PROBLEM REQUIREMENTS: Continue the collection of overheard workplace conversations below, picking up right after its last line.
--- PASSAGE FOR REVIEW ---
Employees

Employee #1: Yeah, I made out with girls when I was younger.
Employee #2: You did?
Employee #3: No way!
Boss: You know, that’s a Jewish thing.
Employee #2: What?
Boss: Yes, a lot of Jewish girls I know have fooled around with their girlfriends or are, you know, lesbians.

6 E. 32nd Street
New York, NY

Employee #1: Helen, what’s your e-mail address?
Employee #2: H-E-H-E-Q-I-N@[overheard].com
Employee #1: So that’s H-E-E-E–
Employee #2: No, H-E-H-E.
Employee #1: Okay, like “hee hee”?
Employee #2: Yes. Q-I–
Employee #1: “Hee hee chin chee”?
Employee #2: No.

1088 Yanan West Road
Shanghai, China

Overheard by: Tom Will

VP: You’ll need to sit between [Jake] and I at the next meeting so I don’t kick his ass.
Peon: I’ll hold him if you’ll hit him.

1500 Hampton Street
Columbia, South Carolina

Female employee: I have to wear shoes with heels because it’s seen as “professional.”
--- EXTRACTED RECORDS ---
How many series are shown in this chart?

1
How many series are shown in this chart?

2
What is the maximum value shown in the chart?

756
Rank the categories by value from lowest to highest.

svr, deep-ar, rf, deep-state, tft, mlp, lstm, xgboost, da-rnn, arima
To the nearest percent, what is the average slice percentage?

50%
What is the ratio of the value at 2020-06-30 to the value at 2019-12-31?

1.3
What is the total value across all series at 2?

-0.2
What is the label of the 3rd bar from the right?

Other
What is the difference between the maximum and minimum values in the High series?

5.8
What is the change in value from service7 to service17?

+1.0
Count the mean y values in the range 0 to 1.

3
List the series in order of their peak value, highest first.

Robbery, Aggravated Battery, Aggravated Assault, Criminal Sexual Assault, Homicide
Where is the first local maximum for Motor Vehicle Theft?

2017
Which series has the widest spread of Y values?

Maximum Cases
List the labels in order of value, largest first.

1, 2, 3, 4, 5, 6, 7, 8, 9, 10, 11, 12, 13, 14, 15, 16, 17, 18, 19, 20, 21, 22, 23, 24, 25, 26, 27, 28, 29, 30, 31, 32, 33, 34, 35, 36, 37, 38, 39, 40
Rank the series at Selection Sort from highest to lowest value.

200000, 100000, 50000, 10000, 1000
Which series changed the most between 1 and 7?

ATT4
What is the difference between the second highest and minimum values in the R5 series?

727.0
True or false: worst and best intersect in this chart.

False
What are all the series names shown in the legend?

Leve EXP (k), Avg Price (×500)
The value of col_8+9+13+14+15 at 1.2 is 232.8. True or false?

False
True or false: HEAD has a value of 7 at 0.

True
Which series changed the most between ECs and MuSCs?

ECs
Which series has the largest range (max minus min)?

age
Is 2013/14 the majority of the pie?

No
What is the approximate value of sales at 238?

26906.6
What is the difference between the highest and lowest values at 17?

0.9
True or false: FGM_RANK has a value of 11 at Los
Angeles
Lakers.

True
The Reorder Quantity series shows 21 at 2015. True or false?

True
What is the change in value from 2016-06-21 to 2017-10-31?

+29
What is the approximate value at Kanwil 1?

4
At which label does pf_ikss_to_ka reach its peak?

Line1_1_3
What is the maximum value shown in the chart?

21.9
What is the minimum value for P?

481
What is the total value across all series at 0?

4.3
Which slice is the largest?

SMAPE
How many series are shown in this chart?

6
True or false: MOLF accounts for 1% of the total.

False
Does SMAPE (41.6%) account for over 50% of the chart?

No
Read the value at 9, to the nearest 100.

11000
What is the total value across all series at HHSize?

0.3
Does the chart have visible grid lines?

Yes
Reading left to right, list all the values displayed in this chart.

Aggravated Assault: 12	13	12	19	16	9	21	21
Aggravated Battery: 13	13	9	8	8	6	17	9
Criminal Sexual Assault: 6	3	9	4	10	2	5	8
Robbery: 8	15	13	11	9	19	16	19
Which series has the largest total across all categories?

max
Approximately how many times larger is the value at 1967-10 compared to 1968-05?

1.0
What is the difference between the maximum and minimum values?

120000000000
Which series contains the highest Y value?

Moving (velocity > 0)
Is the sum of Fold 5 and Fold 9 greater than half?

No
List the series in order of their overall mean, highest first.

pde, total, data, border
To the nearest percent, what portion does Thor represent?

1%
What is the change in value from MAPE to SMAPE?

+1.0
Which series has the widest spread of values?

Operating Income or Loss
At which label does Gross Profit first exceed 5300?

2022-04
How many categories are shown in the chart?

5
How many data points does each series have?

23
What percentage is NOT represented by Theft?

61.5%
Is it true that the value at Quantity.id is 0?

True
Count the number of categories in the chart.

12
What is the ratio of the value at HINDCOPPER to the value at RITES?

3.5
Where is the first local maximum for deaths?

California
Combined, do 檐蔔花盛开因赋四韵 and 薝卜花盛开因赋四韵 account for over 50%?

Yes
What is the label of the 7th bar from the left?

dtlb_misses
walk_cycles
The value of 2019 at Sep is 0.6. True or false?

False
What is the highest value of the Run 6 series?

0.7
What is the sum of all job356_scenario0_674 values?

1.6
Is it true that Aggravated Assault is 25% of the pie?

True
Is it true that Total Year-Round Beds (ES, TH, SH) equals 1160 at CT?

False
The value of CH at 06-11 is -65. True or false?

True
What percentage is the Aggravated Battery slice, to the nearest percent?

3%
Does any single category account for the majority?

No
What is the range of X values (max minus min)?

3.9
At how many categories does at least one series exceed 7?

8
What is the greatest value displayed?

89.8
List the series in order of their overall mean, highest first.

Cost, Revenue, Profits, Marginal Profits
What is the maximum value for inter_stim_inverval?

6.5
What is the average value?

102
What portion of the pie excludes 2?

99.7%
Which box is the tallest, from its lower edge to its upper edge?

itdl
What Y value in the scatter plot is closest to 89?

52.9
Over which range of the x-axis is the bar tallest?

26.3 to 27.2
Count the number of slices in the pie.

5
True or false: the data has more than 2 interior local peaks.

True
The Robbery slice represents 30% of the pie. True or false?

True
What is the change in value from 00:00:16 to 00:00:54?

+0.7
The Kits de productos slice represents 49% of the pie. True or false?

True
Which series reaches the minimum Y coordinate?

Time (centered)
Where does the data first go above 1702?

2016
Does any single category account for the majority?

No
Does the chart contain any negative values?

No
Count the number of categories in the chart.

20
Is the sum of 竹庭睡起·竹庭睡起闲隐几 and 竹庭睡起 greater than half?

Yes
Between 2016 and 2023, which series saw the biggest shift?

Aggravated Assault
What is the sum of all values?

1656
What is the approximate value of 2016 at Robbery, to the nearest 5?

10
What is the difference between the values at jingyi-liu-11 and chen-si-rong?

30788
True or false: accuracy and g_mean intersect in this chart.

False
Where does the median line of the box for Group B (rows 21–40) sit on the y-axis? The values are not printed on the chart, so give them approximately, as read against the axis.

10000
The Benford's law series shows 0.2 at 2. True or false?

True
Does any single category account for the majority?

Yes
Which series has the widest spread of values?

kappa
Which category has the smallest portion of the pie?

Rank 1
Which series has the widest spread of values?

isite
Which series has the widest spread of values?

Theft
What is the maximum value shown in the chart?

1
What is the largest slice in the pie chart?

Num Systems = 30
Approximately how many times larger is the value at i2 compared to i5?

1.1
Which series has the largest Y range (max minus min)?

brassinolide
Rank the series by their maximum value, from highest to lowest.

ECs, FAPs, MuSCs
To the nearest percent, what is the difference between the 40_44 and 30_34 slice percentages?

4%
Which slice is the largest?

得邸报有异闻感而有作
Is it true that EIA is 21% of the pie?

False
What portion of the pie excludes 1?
---
FINAL ANSWER:
Male employee: You may as well be wearing a burkha.

11 W. 53rd Street
New York, NY

Intercom: This is an announcement from the building fire safety department; it is just a test. If you could not hear this message, please contact the fire warden. Thanks for your attention.

1221 6th Avenue
New York, NY

Office manager: Yeah, technically I’m supposed to be the one in charge of organizing everyone to evacuate if there is a fire. But…if this were the real thing, it’s every man for himself.
Co-worker: That’s horrible.
Office manager: The people I feel worst for are the handicapped. They have to find someone to help them out of the building…and I just don’t know who would do that.

3535 Market Street
Philadelphia, Pennsylvania

IT guy: Do you have a license to install Photoshop?
Employee: You need a license?
IT guy: Yeah.
Employee: It’s not that hard to install, you just double click on the icon.
IT guy: You don’t understand.
Employee: Yeah I do, I’m just fucking with you. Jokes are funny.

2 W. 2nd Street
Tulsa, Oklahoma

Intercom: Luke! Luke, I am your father.
Woman #1: What is that?
Woman #2: Um, I think it’s the PA system.
Intercom: Luke, I am your father!
Woman #1: Yup, this place just keeps getting weirder every day.

735 Brewerton Road
West Point, New York

Maintenance worker: I'd rather owe a dead man 30 dollars.

Chapel Hill, North Carolina

Guy #1: Oh, that's sticky. Touch it.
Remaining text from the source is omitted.